Page 26 of Pulse

“Come on,” she whispered. A few more miles and they’d hit a small town. She’d pull into the first open business she could find. Maybe a well-lit gas station or convenience store. Anything that contained another human being she could use as a witness.

A screech of metal on metal assaulted her ears at the same time her car lurched forward. Talia shrieked and stared in the mirror, mouth agape. He’d hit her.

“Oh my God.” A loud sob flew from deep in her gut. She blinked to clear her vision as tears flooded her eyes. She pressed hard with her foot until the gas pedal hit the floor. “Go faster!” she shouted at the car as though it would do a damn thing.

When the car bumped her again, she flew forward with a shout. The seat belt stopped her from smacking the steering wheel as it locked in place with a painful snap across her chest.

The next hit came so fast and violently that her hands slipped off the steering wheel. The seat belt cracked across her chest with another agonizing jolt. Her neck snapped back then forward, rattling her brain, and her hair fell into her field of vision.

She screamed as the loud screech of crushing metal reverberated into the night. She felt like a ragdoll being tossed around by a careless child.

Something hit her cheek with a biting sting. She tried to grab it, but the momentum of the crashing car kept her from reaching for her face.

The last thing Talia saw before the world went black was the steering wheel rushing toward her face, followed by a massive cloud of white before impact.

At least my airbags work.

CHAPTER SEVEN

“HEY, GABE, ROOM twelve is asking for pain medication.”

He glanced at his smart watch before looking at the nursing assistant assigned to his room. “Thanks, Sharon. He’s due for some. I’ll grab it now.”

When he left the DEA, he started using his middle name, Gabriel, as his first name. No one called him Max anymore. At work, they called him Gabe, but everyone else called him Pulse, the nickname given to him by the club due to his profession. Hearing the cops call him Max the other night had fucked with his head.

He logged off the computer where he’d taken a minute to catch up on some of his charting. It’d been a busy shift so far. This was the first time he’d sat down in the past four hours, and it had lasted a whopping six minutes.

After taking care of the pain medication request, he started an IV in room eleven and answered a call from surgery, who had a room prepared for the patient in ER room ten. They were sending transport down to have the patient wheeled up for an emergency appendectomy.

Never a dull moment in the emergency room.

As he attached room ten’s IV pole to the transport gurney, the pager clipped to his name badge beeped.

“Trauma coming in?” Sharon asked.

He nodded as he read from the pager. “MVA with one victim. You’ll let Amy know?”

“Of course.”

“Thanks,” he called as he jogged toward the ambulance bay. As the primary nurse on trauma call for this shit, he was expected to respond to every incoming trauma. That meant he had fewer ER patients to care for during his shift so that others could cover for him during traumas, but it still made for a hectic, sometimes highly chaotic shift.

He fucking loved it.

The adrenaline rush, the life-or-death spur-of-the-moment decision-making. Pulse thrived on his work. Long before he’d gone the federal agent route, he’d wanted to be a trauma surgeon. Unfortunately, he’d let other’s opinions sway him, and by the time he’d come to his senses and left the DEA, he felt he was too old to take on the time commitment and debt of becoming a surgeon. Critical care nursing was the next best bet, and he loved every second of his job.

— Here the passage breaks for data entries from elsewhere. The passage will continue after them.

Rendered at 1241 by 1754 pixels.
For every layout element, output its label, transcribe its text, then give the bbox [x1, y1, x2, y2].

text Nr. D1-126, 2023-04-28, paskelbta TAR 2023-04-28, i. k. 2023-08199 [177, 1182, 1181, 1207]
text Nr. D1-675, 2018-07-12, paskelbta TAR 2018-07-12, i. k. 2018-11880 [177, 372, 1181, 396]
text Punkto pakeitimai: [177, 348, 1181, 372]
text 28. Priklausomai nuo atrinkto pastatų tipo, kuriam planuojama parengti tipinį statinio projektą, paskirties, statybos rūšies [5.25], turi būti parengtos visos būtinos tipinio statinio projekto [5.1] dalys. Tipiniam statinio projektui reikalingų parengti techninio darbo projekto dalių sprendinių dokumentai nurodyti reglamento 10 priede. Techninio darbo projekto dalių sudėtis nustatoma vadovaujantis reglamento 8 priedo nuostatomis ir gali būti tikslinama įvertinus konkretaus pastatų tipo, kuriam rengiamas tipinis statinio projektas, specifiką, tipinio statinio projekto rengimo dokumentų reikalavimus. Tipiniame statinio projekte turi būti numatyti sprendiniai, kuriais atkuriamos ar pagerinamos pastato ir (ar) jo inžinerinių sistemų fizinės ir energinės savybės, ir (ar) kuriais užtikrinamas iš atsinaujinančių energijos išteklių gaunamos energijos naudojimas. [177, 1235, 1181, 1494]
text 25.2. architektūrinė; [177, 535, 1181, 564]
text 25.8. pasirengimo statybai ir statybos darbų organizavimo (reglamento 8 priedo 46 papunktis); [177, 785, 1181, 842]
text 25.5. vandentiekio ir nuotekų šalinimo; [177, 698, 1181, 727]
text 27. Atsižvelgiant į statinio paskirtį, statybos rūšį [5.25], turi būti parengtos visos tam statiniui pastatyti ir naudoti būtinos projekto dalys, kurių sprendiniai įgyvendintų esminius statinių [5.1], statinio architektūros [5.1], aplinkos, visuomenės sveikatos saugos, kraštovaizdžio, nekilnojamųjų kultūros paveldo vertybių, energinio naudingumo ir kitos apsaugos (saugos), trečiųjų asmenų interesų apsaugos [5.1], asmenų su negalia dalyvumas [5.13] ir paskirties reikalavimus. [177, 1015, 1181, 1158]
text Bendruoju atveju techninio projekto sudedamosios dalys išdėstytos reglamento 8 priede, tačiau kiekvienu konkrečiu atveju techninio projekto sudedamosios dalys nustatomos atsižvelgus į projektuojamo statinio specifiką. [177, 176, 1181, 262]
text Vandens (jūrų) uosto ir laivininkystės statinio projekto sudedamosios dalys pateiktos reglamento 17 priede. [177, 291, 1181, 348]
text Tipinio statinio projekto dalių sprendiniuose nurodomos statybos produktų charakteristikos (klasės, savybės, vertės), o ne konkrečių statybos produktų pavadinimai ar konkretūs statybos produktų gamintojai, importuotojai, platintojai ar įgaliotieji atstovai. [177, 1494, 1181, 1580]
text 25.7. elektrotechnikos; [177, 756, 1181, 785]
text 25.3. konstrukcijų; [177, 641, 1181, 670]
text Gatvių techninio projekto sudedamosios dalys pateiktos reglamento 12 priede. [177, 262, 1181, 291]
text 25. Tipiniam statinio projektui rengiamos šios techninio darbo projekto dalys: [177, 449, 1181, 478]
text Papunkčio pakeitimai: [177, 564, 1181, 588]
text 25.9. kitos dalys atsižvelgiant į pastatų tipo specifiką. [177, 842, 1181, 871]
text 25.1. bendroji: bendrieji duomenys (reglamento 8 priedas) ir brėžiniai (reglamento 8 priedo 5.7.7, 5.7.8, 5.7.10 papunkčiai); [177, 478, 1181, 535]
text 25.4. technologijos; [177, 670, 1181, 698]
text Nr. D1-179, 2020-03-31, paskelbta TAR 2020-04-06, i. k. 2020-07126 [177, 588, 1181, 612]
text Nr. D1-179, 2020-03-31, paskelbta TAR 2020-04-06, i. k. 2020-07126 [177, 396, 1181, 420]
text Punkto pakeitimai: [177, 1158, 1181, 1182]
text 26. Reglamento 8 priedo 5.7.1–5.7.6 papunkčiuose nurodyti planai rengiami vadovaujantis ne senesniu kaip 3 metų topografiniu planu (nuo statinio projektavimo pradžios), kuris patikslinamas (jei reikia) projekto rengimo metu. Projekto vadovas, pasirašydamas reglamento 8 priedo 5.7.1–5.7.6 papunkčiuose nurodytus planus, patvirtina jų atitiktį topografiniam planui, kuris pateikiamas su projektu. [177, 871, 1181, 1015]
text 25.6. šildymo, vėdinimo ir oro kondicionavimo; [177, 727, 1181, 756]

The rest of the trauma team had assembled at the ambulance bay by the time the ambulance rolled in. Connor and Leslie, a paramedic team he knew well by now, lowered a gurney from the back of their rig and jogged toward the waiting team.

“What do we have?” Pulse asked as they reached him.

“Thirty-two-year-old female involved in a single car MVA, though she claims she was hit and the driver of the other car took off. Unconscious at the scene but has since come around. She’s alert and oriented times four. No agitation. Positive for headache and nausea. No vomiting. Significant bruising on the sternum from the seat belt. She has about a three-inch laceration on her forehead. Bleeding is under control. She said no allergies or major medical conditions.”

“Thanks, Connor.”

The woman on the gurney had her head secured to a backboard as per spinal injury protocol. Once they were confident she didn’t have spinal involvement, that could beremoved. The paramedics taped a bulky wad of gauze to her forehead to help control the bleeding and keep the wound clean.

Pulse moved to the head of the gurney to talk to the patient and get some more information while they wheeled her toward a trauma room for evaluation. “Hey there, ma’am. I’m Gabe, one of the nurses here at the hospital. We’re going to take good care of you, okay? Can you tell me your name?”

He glanced down for the first time and almost swallowed his tongue.